Saunier’s work also exposes the physical toll life takes on a body. “That Winter” begins, “I labored at life like it was a hard-edged / thing: grim, separate.” In “How It Is With My Father,” the narrator sits with her dying father “watching / his hands worry the sheets.” She asks “if his hands hold the bitter end” and wonders “what forces / hold him—wind, current, tide.” In “Hard Facts (Defensive Wounds)” she writes, “She’s cleaning fish / Old rivers of raised veins / twist down her forearms / through networks of scars / down her wrists to the roots / of her fingers, the palms of her hands.” 

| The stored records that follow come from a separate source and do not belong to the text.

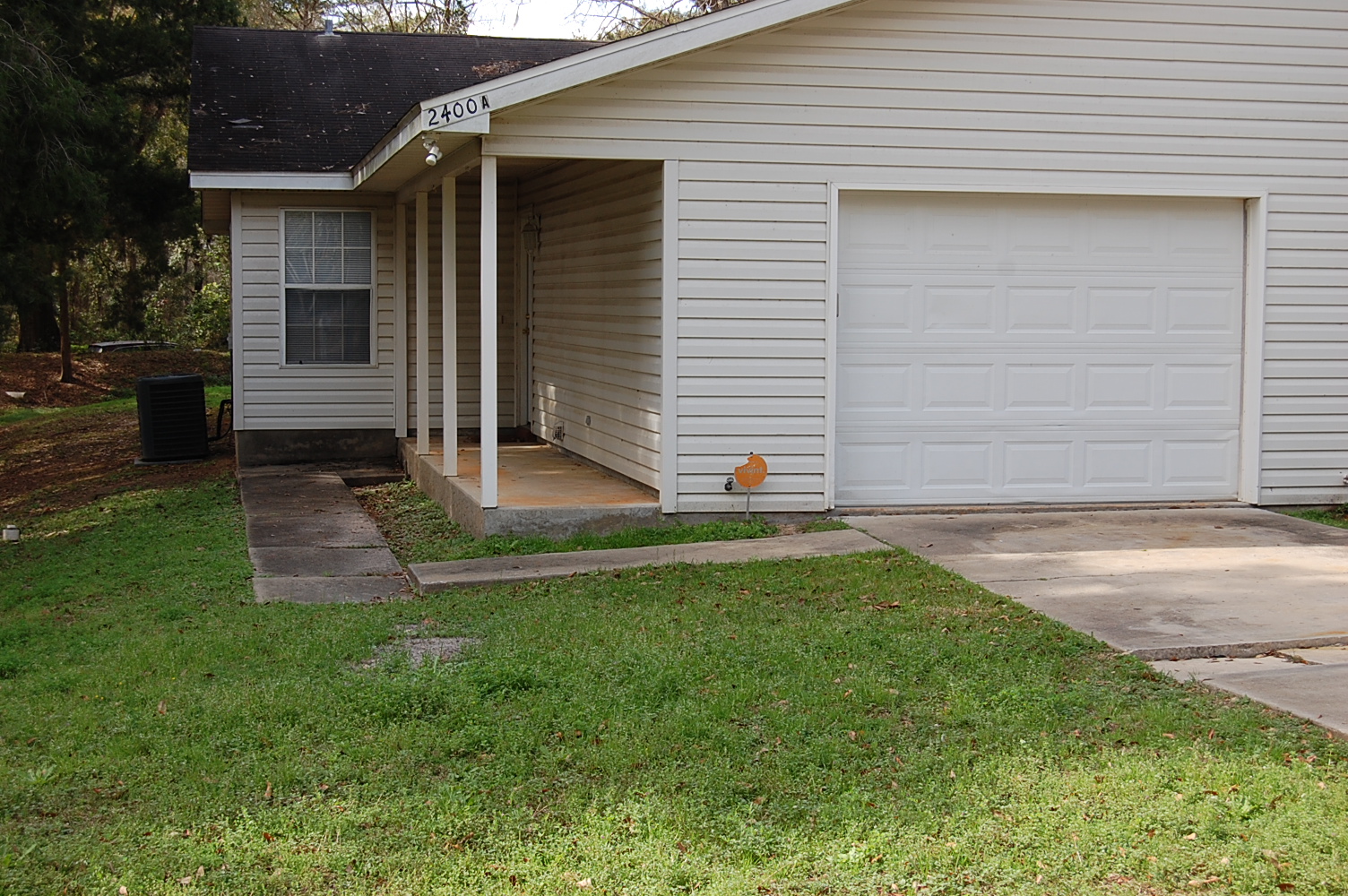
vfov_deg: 23.7
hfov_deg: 35.1
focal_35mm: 57
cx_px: 674
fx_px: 2132
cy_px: 448
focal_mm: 38
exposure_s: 1/200
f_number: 7.1
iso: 200
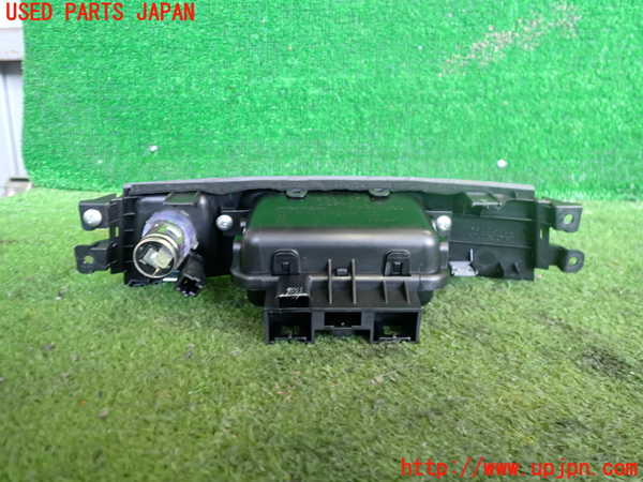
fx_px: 557
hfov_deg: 60.0
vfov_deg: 46.8
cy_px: 241
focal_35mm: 30
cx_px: 322
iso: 250
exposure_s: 1/30
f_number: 2.3
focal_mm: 5.4
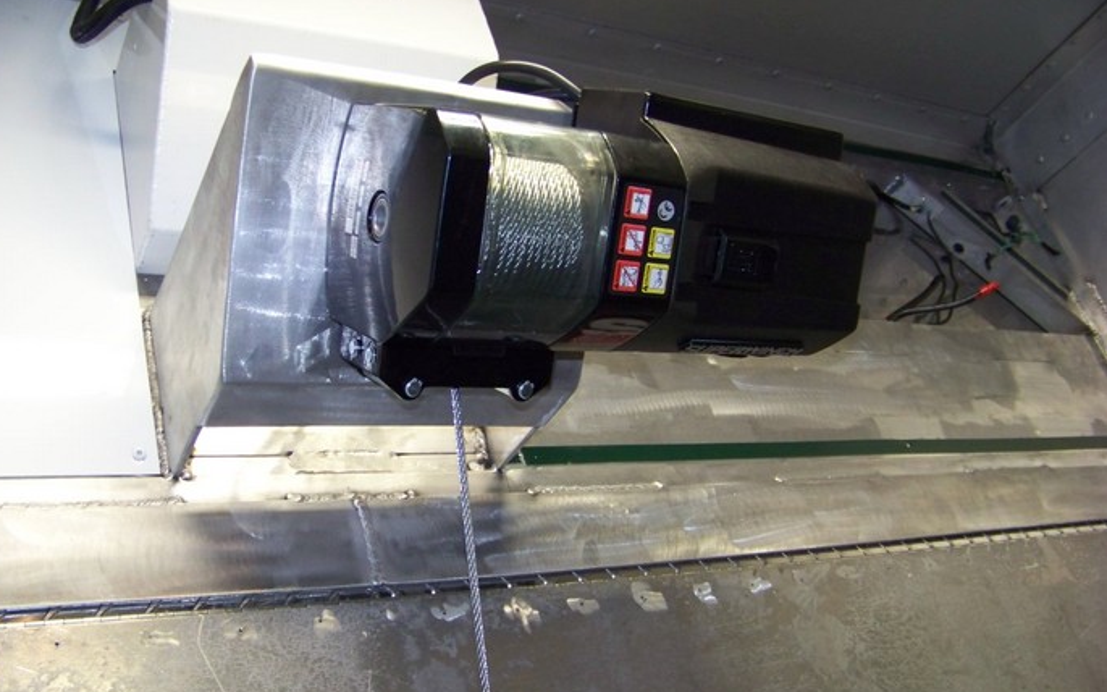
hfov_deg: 50.4
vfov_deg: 32.7
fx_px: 1177
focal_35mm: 39
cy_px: 387
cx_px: 543
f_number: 2.8
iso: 200
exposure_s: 1/30
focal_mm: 5.85
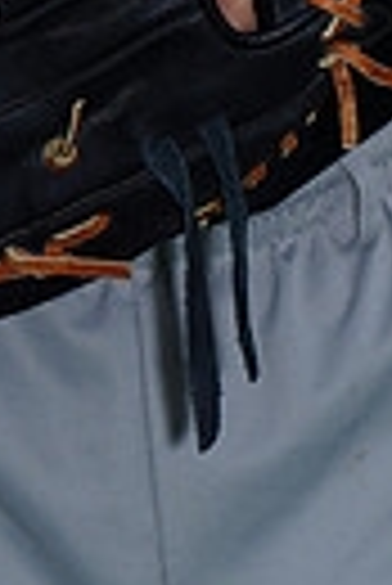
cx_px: 160
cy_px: -616
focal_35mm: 889
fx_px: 14481
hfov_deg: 1.6
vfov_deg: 2.3
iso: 200
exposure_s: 1/200
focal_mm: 200
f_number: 9
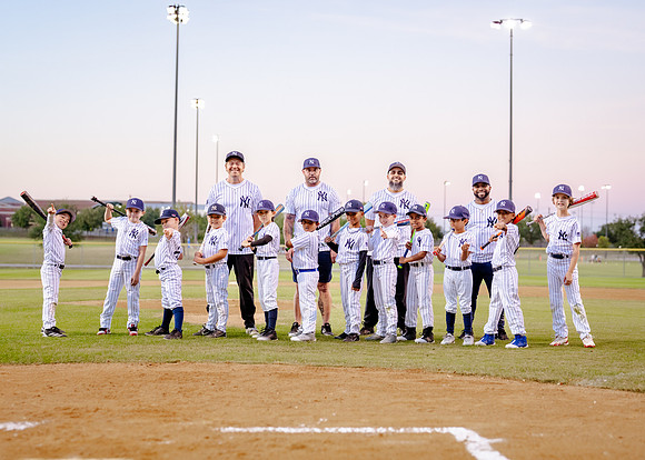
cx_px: 362
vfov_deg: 24.0
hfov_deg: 33.1
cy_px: 254
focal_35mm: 59
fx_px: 1082
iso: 1000
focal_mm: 50
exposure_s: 1/500
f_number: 2
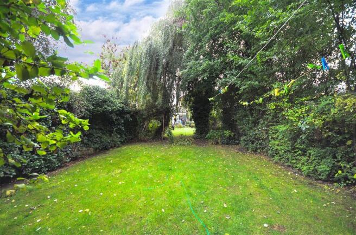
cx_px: 178
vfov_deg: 77.0
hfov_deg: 100.5
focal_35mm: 15
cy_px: 118
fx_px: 148
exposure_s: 1/40
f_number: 4
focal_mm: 10
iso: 200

The strong images and metaphors Saunier creates will grab you and, at times, make you gasp at their power. Certain lines work their way into your consciousness. One of her most effective poems, “Small Wish for Last Breaths,” is also the shortest:

May the rag scraps 

that scour

your half-

collapsed passageways


and polish

the last

of your light

Into shine.

Saunier’s concise and tender poems reflect on the labor of love and marvel at its scars and other memories. Perhaps my favorite line in the entire collection, from “Riverside Attractions/Terminal Avenue,” is “Long love will wear a body down / But not as fast as no love will.” Truths and images such as these resonate long after reading.